| Given request |
Return every line of each record below verbatim, leaving out the pictures.

| Data for this exercise |
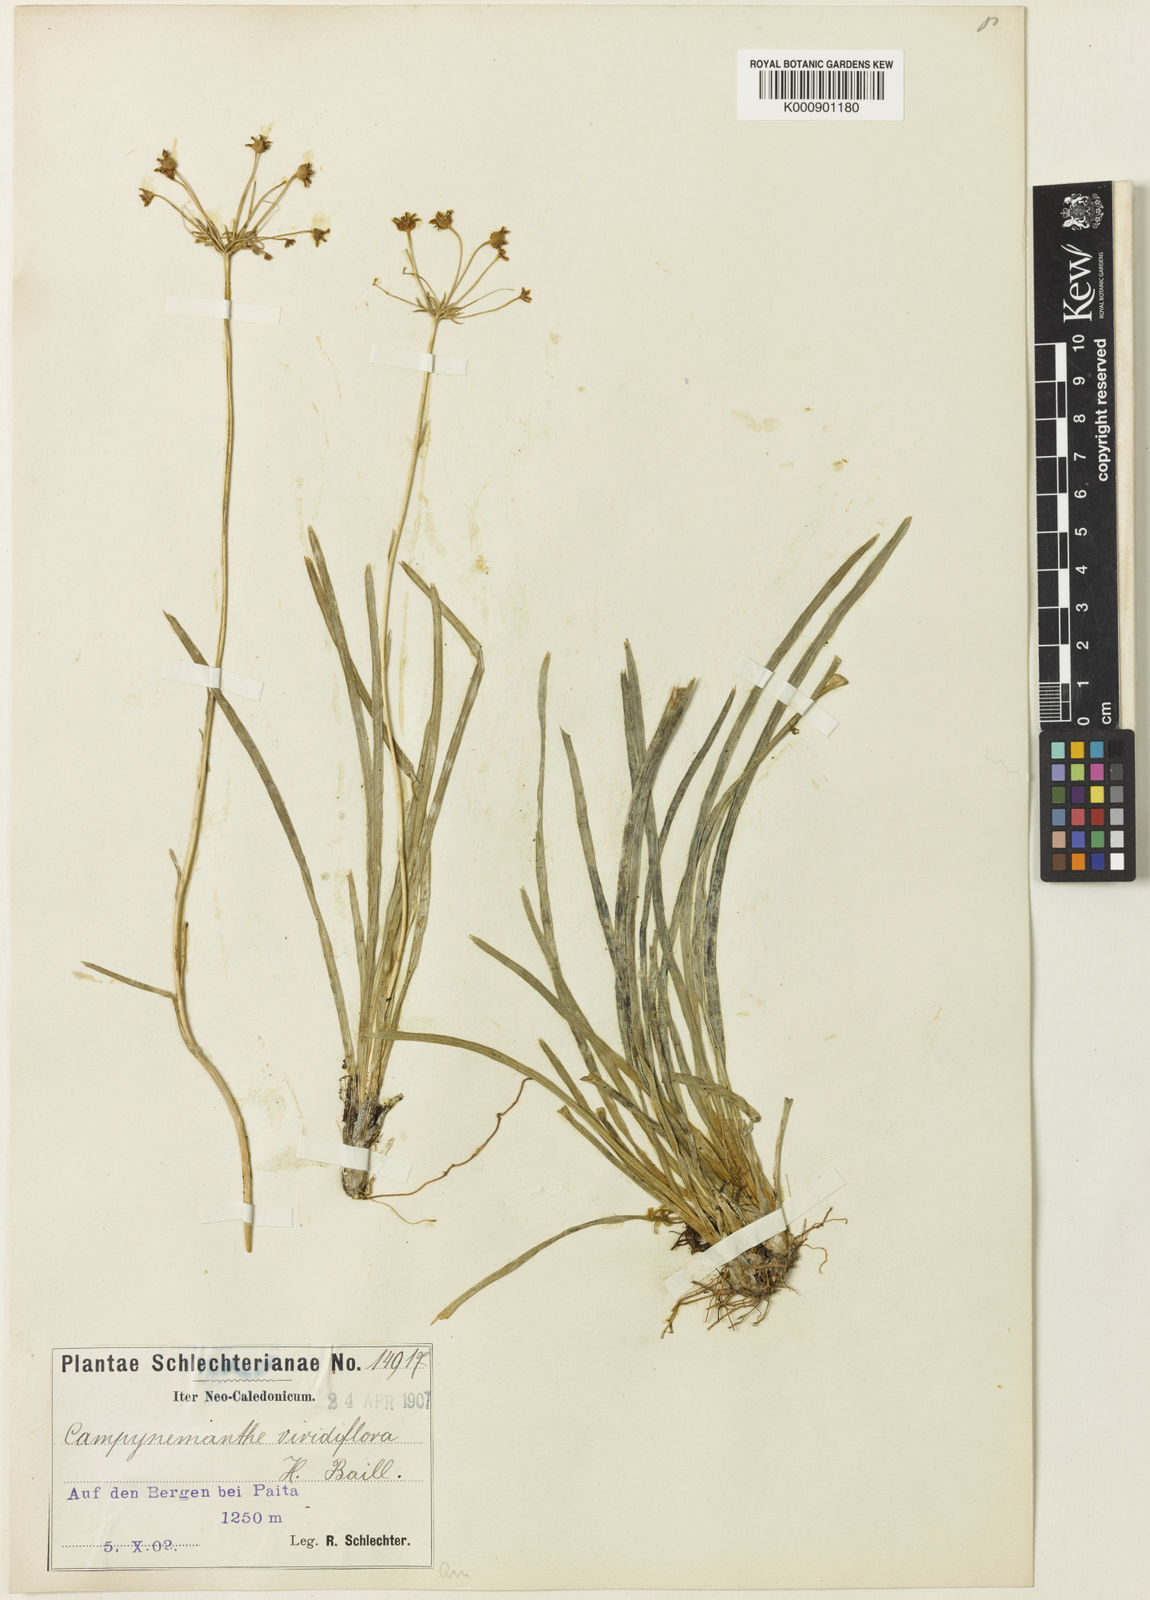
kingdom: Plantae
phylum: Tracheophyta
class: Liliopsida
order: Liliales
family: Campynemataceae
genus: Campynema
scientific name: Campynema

| Final result |
kingdom: Plantae
phylum: Tracheophyta
class: Liliopsida
order: Liliales
family: Campynemataceae
genus: Campynema
scientific name: Campynema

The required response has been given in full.